No announcement yet.
  • Filter
  • Time
  • Show
Clear All
new posts

  • to convert data into unique observation

    i had question but issue sorted out i don't know how to delete the post

    Last edited by Kiran Abro; 14 Jan 2019, 12:11.

  • #2
    It appears that your data are distinctly identified by gvkey and qdate (I think, your screenshot is nearly unreadable, advice about that follows below) and the three observations differ only in the value of public_date. If that is the case, the following code should retain just the first of the observations for each combination of gvkey and qdate.
    bysort gvkey qdate (public_date): keep if _n==1
    Note that this code is not tested since no example data was given. It may be wrong. In particular, it does nothing to confirm the assertion that public_date is the only variable that differs; if others differ you will only be getting the value from the one observation kept.

    An alternative approach would be to use the duplicates command as described in the output of help duplicates.

    Please review the Statalist FAQ linked to from the top of the page, as well as from the Advice on Posting link on the page you used to create your post. Note especially sections 9-12 on how to best pose your question.

    Note that screenshots are not too helpful, because (unlike samples of the data) it leaves the person who wants to help you the uninviting task of retyping the data to create a workable example. Instead, use the dataex command to present example data. If you are running version 15.1 or a fully updated version 14.2, dataex is already part of your official Stata installation. If not, run ssc install dataex to get it. Either way, run help dataex and read the simple instructions for using it. It includes complete information about aspects of the data that are often critical to answering your question but cannot be seen from tabular displays or screenshots. It also makes it possible for those who want to help you to create a faithful representation of your example to try out their code, which in turn makes it more likely that their answer will actually work in your data.

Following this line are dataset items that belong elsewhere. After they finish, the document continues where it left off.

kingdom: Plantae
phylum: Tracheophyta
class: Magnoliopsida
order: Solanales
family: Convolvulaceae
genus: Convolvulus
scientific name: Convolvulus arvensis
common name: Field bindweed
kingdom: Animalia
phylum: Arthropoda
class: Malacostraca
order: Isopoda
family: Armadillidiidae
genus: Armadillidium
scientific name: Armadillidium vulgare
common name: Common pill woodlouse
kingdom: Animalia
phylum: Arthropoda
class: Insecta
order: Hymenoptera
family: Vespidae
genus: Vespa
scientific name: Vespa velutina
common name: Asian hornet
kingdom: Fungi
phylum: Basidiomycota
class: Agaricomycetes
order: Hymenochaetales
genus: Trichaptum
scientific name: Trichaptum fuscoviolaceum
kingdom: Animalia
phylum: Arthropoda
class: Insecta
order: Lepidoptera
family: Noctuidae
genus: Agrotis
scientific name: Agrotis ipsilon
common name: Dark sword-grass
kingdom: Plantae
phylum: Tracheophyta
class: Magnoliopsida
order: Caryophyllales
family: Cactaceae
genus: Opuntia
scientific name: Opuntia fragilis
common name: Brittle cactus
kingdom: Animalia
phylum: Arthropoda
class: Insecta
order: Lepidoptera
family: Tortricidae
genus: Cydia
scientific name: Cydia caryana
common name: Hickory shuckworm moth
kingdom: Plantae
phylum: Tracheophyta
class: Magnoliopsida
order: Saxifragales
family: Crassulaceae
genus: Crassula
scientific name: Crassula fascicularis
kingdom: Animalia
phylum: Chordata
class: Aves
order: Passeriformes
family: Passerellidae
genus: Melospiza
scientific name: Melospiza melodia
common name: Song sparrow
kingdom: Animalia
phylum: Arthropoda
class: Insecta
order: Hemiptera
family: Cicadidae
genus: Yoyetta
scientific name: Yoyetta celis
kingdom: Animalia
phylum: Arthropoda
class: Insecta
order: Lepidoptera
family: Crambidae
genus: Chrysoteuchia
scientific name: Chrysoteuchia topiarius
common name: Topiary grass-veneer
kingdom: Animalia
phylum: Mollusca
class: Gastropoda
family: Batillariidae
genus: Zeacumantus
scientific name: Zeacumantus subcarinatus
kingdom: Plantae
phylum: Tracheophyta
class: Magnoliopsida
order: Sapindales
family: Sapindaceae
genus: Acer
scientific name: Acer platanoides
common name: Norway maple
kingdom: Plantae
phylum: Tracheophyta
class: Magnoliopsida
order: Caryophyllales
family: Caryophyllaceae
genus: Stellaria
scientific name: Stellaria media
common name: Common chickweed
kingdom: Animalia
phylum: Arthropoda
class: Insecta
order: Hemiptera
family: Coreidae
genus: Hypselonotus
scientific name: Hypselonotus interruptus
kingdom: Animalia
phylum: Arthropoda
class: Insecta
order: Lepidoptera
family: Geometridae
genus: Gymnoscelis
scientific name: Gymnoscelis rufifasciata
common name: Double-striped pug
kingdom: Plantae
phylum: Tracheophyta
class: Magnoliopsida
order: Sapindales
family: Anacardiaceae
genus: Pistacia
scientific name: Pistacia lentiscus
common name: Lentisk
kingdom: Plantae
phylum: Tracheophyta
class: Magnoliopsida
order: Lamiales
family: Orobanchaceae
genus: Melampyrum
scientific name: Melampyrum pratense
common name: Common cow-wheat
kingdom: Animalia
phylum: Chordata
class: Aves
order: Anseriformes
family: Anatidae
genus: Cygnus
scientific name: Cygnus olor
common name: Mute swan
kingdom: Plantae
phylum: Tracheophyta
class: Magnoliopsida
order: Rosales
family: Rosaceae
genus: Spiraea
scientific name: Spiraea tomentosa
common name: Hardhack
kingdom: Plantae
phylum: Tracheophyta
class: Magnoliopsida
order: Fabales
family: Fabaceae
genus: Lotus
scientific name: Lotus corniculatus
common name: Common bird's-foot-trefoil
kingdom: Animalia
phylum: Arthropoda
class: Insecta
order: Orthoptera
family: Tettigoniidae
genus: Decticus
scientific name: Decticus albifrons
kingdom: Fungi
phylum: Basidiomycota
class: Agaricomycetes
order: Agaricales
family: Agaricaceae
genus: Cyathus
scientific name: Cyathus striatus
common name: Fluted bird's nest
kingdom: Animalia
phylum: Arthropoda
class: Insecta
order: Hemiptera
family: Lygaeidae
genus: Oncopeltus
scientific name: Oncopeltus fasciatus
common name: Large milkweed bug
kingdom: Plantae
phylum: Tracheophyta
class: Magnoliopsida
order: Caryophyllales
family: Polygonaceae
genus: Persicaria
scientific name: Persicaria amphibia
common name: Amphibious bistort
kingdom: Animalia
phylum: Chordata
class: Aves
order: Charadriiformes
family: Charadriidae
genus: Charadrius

    When asking for help with code, always show example data. When showing example data, always use dataex.

    The more you help others understand your problem, the more likely others are to be able to help you solve your problem.

    Added in edit: the original poster subsequently removed all the content from post #1, so in general it was a very fuzzy screenshot of a dataset of financial data with a number of identification variables, and a further number of data variables. In general for each combination of gvkey and qdate, all the data variables shown in the screenshot appeared to be identical across three observations with different values of public_date. With actual example data, I would have demonstrated using the duplicates command to confirm that the observations did not differ (other than on public_date) before dropping two out of each set of three observations.
    Last edited by William Lisowski; 14 Jan 2019, 12:33.


    • #3
      At we specifically ask you not to do that.

      You cannot delete a thread you started. Please don't mangle your own posts starting a thread, even if you solved your problem yourself or realised that the question was silly. Explain the solution, even if it was trivial. Often someone else will have the same problem.


      • #4
        Thank you William Lisowski and Nick Cox. and yes sure i wont delete the post. This i realized last night that stata users should also post problems with solution. when they have sorted out as it can benefit others.